Here are five things to know about the Monaco GP, starting with a look at some of the notorious turns on the world-famous track.
KEY TURNS: Turn No. 1 at Sainte Devote is one of the most difficult for braking, as the circuit makes a prolonged turn to the right. A driver needs to approach it from the middle of the track, and braking too hard has its perils because the car's front wheels may lock, sending the driver down an escape road or into the barriers.
Turn No. 4 at the Casino: The bumps present the main difficulty with the Casino turn, the worst of which come after the corner itself when the car starts going downhill. Drivers can avoid the bumps by staying well to the right.
Turn No. 5 at Mirabeau: The secret is to brake with the car nice and straight, but not for too long otherwise the wheels can lock. The front right tire often lifts off the ground for a few seconds.

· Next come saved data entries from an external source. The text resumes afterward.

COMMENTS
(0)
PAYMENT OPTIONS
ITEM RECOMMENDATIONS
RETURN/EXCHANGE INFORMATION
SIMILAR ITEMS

Turn 18 at La Rascasse: The essential trick here is to brake straight, so as not to lock up the left front tire. Rascasse sits just below the overhanging Princely Palace - Prince Albert's huge residence.

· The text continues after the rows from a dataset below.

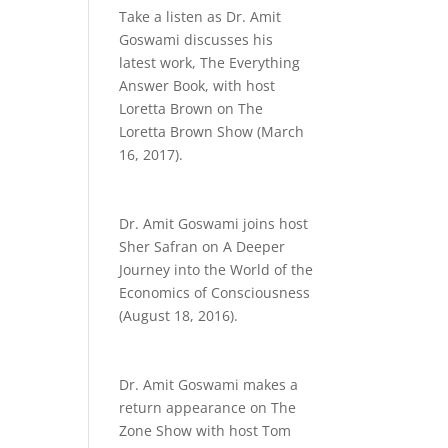
Take a listen as Dr. Amit
Goswami discusses his
latest work, The Everything
Answer Book, with host
Loretta Brown on The
Loretta Brown Show (March
16, 2017).
Dr. Amit Goswami joins host
Sher Safran on A Deeper
Journey into the World of the
Economics of Consciousness
(August 18, 2016).
Dr. Amit Goswami makes a
return appearance on The
Zone Show with host Tom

RECORD BREAKERS: Seven-time Formula One champion Michael Schumacher set the lap record of 1 minute 14.439 seconds driving for Ferrari 10 years ago. But the late Ayrton Senna of Brazil was the true master of Monaco, and he holds the record with six wins, followed by Graham Hill and Schumacher with five each. During qualifying in 1988, Senna raced one of the greatest single laps in F1 history, finishing a massive 1.427 seconds clear of McLaren teammate Alain Prost on a track not noted for speed. McLaren has won the most races here with 15.
POLE SITTERS: In nine of the past 10 seasons, the driver who started from pole position has gone on to win the race - with the exception being Lewis Hamilton in 2008, when he won from third place on the grid on his way to the F1 title. Although the backdrop is spectacular, the race itself can turn into something of a procession, with Germany's Nico Rosberg leading from start to finish last year. Getting past the first turn in the lead often leads to victory. But the late Jim Clark, a two-time F1 champion, never won it despite clinching four pole positions in the 1960s.

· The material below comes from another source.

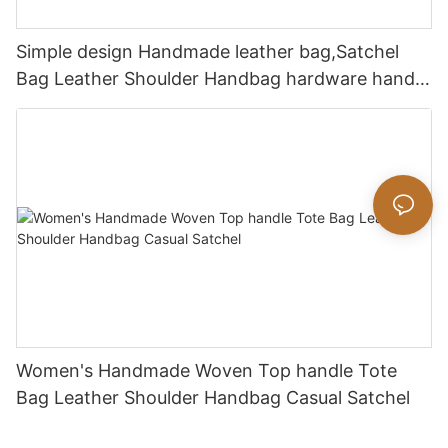
Simple design Handmade leather bag,Satchel
Bag Leather Shoulder Handbag hardware handle
bag
Women's Handmade Woven Top handle Tote
Bag Leather Shoulder Handbag Casual Satchel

SLOW DOWN: Don't expect a fast race in Monaco. With its 19 corners - seven to the left and 12 to the right - tight, narrow sections and even some uphill passages, Monaco's tight and twisty layout is responsible for the lowest average speed, the lowest average corner speed and the lowest top speed seen all season. The race distance is 260.52 kilometers (161.5 miles) and drivers traditionally use soft and supersoft tires.
NO WAY PAST: Overtaking in Monaco means generating enough speed and finding enough space to do so, a tall order given the narrow, sinewy track. The driver in pole position is often secure over the 78 laps, providing he makes a good start. The track has many elevation changes and tight corners as well as a tunnel. It goes past Monaco's world famous casino and the prestigious Hotel de Paris, up through the city streets and around the glittering harbor, where sun-drenched millionaires sit back and sip Champagne on their huge yachts.